Given instruction 1
Answer these from the Madelyn Wils biography:
(a) Which high school did Wils attend?
(b) In what year did she found Bread & Butter Television?
(c) In what year did she join Manhattan Community Board 1?

Page excerpt
- - -
= Madelyn Wils =

American civic leader and nonprofit executive

Madelyn Wils is an American civic leader, nonprofit executive, and urban-development strategist. She is known for her role in the redevelopment of Lower Manhattan following the September 11 attacks and for serving as president and chief executive officer of the Hudson River Park Trust from 2011 to 2021. She has also served as president and CEO of the Tribeca Film Institute and as executive vice president at the New York City Economic Development Corporation.

== Early life and education ==
Wils grew up in Flushing, Queens, and attended Francis Lewis High School and Queens College. She later studied at the University of Arizona before returning to New York City. She moved to the Tribeca neighborhood of Lower Manhattan in the 1980s, where she became active in community affairs and neighborhood organizing.

== Early career ==
Before entering public life, Wils worked in media sales and television syndication. She later founded and ran her own production company.

From 1982 to 1984, she served as Executive Vice President at Post-Newsweek Television Inc. (now Graham Media Group), where she oversaw television production and distribution, including nationally syndicated programs like The Charlie Rose Show and Larry King Live.

In 1983, she founded Bread & Butter Television, a production company specializing in talk, magazine, and information programming for network and syndicated television. She served as its president until September 2001 and received awards from organizations including the National Academy of Television Arts and Sciences, the National Commission on Working Women, and American Women in Radio and Television.

== Civic career ==

=== Manhattan Community Board 1 ===
Wils joined Manhattan Community Board 1 (CB1) in 1987, representing neighborhoods including Tribeca, Battery Park City, South Street Seaport, and the Financial District. She chaired the Tribeca and Parks committees and worked with the New York City Department of City Planning on contextual zoning and historic landmark designations, including the creation of the Tribeca West Historic District.
- - -
Given instruction 2
From the listing below, copy the lines beginning with the one containing "Page size: 1275x1650." and continuing through the one containing "text ­Introduction [118, 118, 1157, 152]", with both of those lines included.
- - -
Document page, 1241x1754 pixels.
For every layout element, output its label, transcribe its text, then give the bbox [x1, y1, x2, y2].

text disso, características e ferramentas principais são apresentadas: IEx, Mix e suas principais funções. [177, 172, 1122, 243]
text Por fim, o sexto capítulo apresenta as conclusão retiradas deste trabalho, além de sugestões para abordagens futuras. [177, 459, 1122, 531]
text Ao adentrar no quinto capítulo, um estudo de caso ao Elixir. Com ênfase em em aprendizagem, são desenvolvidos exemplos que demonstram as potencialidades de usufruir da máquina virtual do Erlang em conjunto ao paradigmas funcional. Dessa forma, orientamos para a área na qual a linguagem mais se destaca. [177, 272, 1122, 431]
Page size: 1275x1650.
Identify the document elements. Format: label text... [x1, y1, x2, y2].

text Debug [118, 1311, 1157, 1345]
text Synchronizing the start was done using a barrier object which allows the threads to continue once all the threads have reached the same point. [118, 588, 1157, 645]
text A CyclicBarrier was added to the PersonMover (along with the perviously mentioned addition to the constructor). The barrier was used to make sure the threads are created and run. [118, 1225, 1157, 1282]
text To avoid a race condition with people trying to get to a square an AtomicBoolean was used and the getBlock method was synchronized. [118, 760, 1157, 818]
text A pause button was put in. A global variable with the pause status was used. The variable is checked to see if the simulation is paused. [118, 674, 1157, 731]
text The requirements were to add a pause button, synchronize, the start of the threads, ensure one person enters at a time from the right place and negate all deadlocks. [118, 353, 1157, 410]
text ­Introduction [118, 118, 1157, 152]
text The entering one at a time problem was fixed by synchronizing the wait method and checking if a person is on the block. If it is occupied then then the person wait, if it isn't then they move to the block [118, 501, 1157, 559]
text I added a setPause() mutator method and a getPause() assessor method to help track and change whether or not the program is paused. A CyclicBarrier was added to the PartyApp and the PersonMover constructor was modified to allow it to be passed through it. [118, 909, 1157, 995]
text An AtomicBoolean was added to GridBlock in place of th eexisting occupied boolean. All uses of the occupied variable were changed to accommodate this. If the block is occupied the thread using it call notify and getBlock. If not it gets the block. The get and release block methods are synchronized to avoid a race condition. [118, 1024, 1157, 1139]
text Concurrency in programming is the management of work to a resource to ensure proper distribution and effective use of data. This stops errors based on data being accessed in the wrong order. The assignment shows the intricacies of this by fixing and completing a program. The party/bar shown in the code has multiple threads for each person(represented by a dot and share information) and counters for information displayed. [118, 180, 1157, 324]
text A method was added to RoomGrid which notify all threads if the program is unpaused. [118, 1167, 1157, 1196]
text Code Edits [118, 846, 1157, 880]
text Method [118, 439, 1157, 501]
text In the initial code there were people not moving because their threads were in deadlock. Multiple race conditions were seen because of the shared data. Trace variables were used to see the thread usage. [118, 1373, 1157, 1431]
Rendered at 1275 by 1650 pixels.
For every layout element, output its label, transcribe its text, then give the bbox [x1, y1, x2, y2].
- - -
Task answer 1
(a) Francis Lewis High School
(b) 1983
(c) 1987

Task answer 2
Page size: 1275x1650.
Identify the document elements. Format: label text... [x1, y1, x2, y2].

text Debug [118, 1311, 1157, 1345]
text Synchronizing the start was done using a barrier object which allows the threads to continue once all the threads have reached the same point. [118, 588, 1157, 645]
text A CyclicBarrier was added to the PersonMover (along with the perviously mentioned addition to the constructor). The barrier was used to make sure the threads are created and run. [118, 1225, 1157, 1282]
text To avoid a race condition with people trying to get to a square an AtomicBoolean was used and the getBlock method was synchronized. [118, 760, 1157, 818]
text A pause button was put in. A global variable with the pause status was used. The variable is checked to see if the simulation is paused. [118, 674, 1157, 731]
text The requirements were to add a pause button, synchronize, the start of the threads, ensure one person enters at a time from the right place and negate all deadlocks. [118, 353, 1157, 410]
text ­Introduction [118, 118, 1157, 152]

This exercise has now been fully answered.